В это время в Алма-Ату приехал сотрудник Комитета по делам кинематографии И. М. Маневич.
Во время войны, по вполне понятным причинам, централизованно управлять периферийными студиями стало сложно. Мобильность потеряна, а нужно много ездить. Ромму тоже приходилось часто уезжать далеко от Москвы. Для облегчения работы были сформированы региональные «кусты», действия которых координировали специальные уполномоченные комитета. Маневича назначили уполномоченным по киностудиям Кавказа (Бакинской, Ереванской и Тбилисской). Сейчас он впервые отправлялся в свою «резиденцию», размещенную в столице Грузии.
По пути Иосиф Михайлович заехал в тогдашнюю кинематографическую Мекку — Алма-Ату. Он хотел провести там вербовочную работу. Узнать, у кого из эвакуированных дела складываются не лучшим образом, кто недоволен работой, а кто вообще оказался без таковой. Возможно, таких он уговорит переехать в свою вотчину.
Александров с радостью ухватился за подобное предложение. Он только и мечтал уехать отсюда. Маневич сказал, что на месте изучит состояние киностудий, договорится в республиканских ЦК, чтобы приезжих обеспечили жильем, о результатах сообщит.
Свое обещание уполномоченный сдержал: Григорию Васильевичу предложили стать художественным руководителем Бакинской киностудии, на что тот охотно согласился. В апреле 1942 года Александров и Орлова переехали в Баку.

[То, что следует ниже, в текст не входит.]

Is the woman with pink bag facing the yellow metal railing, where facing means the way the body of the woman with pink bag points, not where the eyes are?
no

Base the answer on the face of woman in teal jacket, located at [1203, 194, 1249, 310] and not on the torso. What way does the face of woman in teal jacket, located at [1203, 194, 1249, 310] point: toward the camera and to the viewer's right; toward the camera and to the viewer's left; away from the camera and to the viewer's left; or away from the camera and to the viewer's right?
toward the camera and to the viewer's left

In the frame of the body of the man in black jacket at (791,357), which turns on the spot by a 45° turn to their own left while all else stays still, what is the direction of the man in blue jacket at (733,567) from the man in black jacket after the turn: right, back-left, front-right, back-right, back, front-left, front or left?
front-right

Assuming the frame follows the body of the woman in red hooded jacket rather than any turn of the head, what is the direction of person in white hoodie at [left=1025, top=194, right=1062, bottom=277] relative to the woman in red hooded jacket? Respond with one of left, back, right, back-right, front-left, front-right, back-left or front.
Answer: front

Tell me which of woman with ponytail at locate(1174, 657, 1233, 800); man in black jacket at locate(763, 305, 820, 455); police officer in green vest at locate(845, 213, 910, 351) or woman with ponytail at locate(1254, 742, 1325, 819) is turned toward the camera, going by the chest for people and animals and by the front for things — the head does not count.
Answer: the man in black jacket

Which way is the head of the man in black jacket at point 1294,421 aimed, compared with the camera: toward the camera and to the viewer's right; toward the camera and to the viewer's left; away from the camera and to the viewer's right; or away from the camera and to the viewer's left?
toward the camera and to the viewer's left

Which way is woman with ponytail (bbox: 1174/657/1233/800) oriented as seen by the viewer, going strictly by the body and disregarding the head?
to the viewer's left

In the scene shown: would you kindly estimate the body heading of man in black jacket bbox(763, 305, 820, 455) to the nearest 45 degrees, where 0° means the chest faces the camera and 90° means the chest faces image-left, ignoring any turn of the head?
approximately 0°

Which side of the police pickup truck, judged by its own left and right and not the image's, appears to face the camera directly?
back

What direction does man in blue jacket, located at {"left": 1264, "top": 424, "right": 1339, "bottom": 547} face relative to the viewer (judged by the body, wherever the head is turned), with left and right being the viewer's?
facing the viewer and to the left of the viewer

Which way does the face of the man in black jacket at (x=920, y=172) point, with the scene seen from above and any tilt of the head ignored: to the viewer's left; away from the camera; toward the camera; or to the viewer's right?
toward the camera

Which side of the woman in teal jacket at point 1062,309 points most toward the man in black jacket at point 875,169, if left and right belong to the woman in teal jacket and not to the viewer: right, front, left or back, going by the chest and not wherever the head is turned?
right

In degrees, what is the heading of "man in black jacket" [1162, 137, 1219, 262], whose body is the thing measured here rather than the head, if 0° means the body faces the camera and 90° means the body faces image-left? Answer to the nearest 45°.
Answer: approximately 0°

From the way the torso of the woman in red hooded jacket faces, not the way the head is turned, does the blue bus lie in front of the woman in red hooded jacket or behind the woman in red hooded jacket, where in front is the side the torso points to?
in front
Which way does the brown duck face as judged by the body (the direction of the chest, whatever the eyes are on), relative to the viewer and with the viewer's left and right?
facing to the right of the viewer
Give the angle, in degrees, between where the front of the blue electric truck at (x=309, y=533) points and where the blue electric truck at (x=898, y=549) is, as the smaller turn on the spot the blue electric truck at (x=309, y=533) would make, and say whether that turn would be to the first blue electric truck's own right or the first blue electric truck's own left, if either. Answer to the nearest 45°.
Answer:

Здесь царила более тревожная обстановка, нежели в Алма-Ате. Хотя южные рубежи были надежно защищены советскими и английскими войсками, занявшими Иран еще в августе 1941 года, находящихся за Кавказским хребтом немцев привлекали богатые бакинские нефтепромыслы. Поэтому советское командование регулярно отправляло через Каспийское море в столицу Азербайджана вооружение для наших войск. Транспорт конвоировался военными моряками. Они же обороняли Баку от налетов вражеской авиации.